_Brief 1_: Arrange everything from the start of the records down to the line containing "Does any single", inclusive, as a JSON list of strings with one string per line and blank lines omitted. Include no other lines of the records.

EP-A-1 016 546 describes an ink jet recording paper, comprising an ink-receiving layer and at least two colloidal silica layers applied successively onto a support, each of said colloidal silica layers comprising chain colloidal silica as a main ingredient, wherein at least the colloidal silica layer contacting the ink-receiving layer contains no binder and has a coverage of about 1 to 3 g/m², and the coverage of the other colloidal silica layer is about 1 to 6 g/m².
The present specification describes an ink receptor composition comprising or consisting essentially of, cationically charged inorganic particles. In another aspect, present specification describes an ink receptor composition comprising or consisting essentially of, cationically charged inorganic particles and an organic binder. In another aspect, present specification describes an ink receptor composition comprising or consisting essentially of, cationically charged inorganic particles and a mordant. In another aspect, present specification describes an ink receptor composition comprising or consisting essentially of, cationically charged inorganic particles, and organic binder, and a mordant.
The present invention provides an ink receptor composition comprising (a) alumina-coated silica particles prepared with an acetate stabilizing ion, or (b) zirconia particles prepared with an acetate stabilizing anion. Furthermore, the present invention relates to an ink receptor composition comprising a substrate having a surface; and a dried ink receptor composition as defined above on the surface. In addition, the present invention discloses a method of printing comprising the steps of applying ink to the above ink receptor medium using an inkjet printer.
Further embodiments of the present invention are described in the dependent claims.
An ink receptor composition of the invention comprises inorganic particles. Useful inorganic particles usually have a substantially positive charge on their surface (cationic) and are often supplied in acidic media. Useful inorganic particles include alumina-coated silica particles prepared with an acetate stabilizing ion (for example, TX11608, available from Ondeo Nalco Company, Chicago; IL) and zirconia particles prepared with an acetate stabilizing ion (that is, 00SS008 Zirconia sol, available from Ondeo Nalco Company, Chicago, IL). Useful inorganic particles are generally included into the ink receptor in an amount sufficient to form suitable interactions with the dyestuffs or colorant. The ink receptor compositions containing inorganic particles may contain about 1 to 100 percent dry weight percent inorganic particles, preferably from 30 to 100 percent dry weight percent inorganic particles, more preferably 50 to 100 percent dry weight percent inorganic particles and even more preferably from 60 to 95 percent dry weight percent inorganic particles.

_Records shown_:
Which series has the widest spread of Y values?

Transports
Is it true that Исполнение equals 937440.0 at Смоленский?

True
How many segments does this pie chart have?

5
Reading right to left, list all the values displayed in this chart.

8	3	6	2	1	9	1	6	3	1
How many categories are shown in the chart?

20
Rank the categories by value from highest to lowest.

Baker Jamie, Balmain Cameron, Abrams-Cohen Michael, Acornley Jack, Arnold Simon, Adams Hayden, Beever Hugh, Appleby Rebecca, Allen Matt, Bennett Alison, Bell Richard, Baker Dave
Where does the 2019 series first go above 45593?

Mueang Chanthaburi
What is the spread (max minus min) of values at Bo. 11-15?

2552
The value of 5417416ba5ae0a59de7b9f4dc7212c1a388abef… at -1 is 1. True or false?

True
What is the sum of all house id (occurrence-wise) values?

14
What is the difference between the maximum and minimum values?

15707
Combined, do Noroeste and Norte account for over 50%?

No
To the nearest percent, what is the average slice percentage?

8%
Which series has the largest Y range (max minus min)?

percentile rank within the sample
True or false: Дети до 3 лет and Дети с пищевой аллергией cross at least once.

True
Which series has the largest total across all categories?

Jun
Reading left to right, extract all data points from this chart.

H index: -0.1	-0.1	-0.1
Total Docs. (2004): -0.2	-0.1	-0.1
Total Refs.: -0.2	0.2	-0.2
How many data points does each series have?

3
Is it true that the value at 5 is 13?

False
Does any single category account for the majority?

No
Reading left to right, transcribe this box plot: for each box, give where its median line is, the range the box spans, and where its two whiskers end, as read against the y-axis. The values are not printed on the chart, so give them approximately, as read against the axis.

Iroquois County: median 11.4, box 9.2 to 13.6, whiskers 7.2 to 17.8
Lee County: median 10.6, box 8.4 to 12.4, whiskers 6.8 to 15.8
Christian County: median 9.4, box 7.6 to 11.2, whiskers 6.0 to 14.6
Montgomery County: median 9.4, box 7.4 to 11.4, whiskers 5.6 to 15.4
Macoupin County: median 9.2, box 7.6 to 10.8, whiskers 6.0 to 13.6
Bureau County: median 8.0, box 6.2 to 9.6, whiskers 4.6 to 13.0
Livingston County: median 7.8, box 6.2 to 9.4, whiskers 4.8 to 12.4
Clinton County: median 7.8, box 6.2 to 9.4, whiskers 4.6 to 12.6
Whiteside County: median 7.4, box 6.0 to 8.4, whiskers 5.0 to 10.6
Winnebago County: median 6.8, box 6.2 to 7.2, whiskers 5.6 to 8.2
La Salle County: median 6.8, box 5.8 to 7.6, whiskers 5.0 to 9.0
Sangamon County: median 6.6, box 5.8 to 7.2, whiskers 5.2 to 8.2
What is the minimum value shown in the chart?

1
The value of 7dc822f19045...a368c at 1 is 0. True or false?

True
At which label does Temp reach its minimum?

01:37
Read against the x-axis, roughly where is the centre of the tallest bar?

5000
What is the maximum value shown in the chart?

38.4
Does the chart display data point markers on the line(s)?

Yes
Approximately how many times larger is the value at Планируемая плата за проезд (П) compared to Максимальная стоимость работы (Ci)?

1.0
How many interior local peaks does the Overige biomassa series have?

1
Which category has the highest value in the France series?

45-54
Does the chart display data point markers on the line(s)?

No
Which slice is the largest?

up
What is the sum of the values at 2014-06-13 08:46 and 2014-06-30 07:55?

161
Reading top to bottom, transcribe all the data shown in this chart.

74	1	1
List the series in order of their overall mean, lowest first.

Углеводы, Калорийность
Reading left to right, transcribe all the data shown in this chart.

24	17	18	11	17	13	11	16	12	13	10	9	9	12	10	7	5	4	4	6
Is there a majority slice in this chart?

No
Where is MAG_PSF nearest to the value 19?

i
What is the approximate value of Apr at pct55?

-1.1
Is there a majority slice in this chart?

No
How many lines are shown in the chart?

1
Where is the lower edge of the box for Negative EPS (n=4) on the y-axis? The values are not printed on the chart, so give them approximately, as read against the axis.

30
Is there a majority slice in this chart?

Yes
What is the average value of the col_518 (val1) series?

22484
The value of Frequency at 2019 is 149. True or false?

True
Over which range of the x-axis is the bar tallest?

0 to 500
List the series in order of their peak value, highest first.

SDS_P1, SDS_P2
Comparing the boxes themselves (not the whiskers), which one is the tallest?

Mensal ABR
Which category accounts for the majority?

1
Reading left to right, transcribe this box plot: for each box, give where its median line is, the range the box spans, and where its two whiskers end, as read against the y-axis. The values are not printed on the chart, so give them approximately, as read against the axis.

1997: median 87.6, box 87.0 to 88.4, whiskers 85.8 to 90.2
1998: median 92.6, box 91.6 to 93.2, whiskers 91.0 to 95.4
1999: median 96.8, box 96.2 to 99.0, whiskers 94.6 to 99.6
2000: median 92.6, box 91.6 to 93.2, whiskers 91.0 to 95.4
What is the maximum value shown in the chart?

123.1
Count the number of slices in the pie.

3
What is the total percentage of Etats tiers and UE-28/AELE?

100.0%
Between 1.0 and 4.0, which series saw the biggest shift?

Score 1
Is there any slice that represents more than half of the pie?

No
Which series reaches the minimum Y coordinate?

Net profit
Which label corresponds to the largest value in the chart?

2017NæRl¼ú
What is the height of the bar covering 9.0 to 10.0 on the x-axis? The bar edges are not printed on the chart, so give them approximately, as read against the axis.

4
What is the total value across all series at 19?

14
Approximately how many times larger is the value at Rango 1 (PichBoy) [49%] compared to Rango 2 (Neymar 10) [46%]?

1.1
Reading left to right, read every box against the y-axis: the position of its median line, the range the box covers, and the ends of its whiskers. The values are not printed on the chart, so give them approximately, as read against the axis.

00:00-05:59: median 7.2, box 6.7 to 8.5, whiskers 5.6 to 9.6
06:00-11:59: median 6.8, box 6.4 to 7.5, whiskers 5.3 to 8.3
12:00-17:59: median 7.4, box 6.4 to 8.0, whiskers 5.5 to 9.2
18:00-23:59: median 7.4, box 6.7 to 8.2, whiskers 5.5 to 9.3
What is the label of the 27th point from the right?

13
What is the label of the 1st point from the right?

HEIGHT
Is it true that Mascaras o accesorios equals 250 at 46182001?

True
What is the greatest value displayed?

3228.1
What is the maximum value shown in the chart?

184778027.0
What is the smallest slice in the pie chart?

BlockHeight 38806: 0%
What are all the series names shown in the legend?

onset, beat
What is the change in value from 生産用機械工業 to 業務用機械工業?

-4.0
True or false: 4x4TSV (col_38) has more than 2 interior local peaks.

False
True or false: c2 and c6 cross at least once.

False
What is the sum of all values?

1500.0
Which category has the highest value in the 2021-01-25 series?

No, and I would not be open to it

_Brief 2_: List every range of dry weight percent inorganic particles that the ink receptor excerpt gives for the ink receptor compositions.

_Task answer 1_:
[
  "Which series has the widest spread of Y values?",
  "Transports",
  "Is it true that Исполнение equals 937440.0 at Смоленский?",
  "True",
  "How many segments does this pie chart have?",
  "5",
  "Reading right to left, list all the values displayed in this chart.",
  "8\t3\t6\t2\t1\t9\t1\t6\t3\t1",
  "How many categories are shown in the chart?",
  "20",
  "Rank the categories by value from highest to lowest.",
  "Baker Jamie, Balmain Cameron, Abrams-Cohen Michael, Acornley Jack, Arnold Simon, Adams Hayden, Beever Hugh, Appleby Rebecca, Allen Matt, Bennett Alison, Bell Richard, Baker Dave",
  "Where does the 2019 series first go above 45593?",
  "Mueang Chanthaburi",
  "What is the spread (max minus min) of values at Bo. 11-15?",
  "2552",
  "The value of 5417416ba5ae0a59de7b9f4dc7212c1a388abef… at -1 is 1. True or false?",
  "True",
  "What is the sum of all house id (occurrence-wise) values?",
  "14",
  "What is the difference between the maximum and minimum values?",
  "15707",
  "Combined, do Noroeste and Norte account for over 50%?",
  "No",
  "To the nearest percent, what is the average slice percentage?",
  "8%",
  "Which series has the largest Y range (max minus min)?",
  "percentile rank within the sample",
  "True or false: Дети до 3 лет and Дети с пищевой аллергией cross at least once.",
  "True",
  "Which series has the largest total across all categories?",
  "Jun",
  "Reading left to right, extract all data points from this chart.",
  "H index: -0.1\t-0.1\t-0.1",
  "Total Docs. (2004): -0.2\t-0.1\t-0.1",
  "Total Refs.: -0.2\t0.2\t-0.2",
  "How many data points does each series have?",
  "3",
  "Is it true that the value at 5 is 13?",
  "False",
  "Does any single category account for the majority?"
]

_Task answer 2_:
- about 1 to 100 percent
- 30 to 100 percent
- 50 to 100 percent
- 60 to 95 percent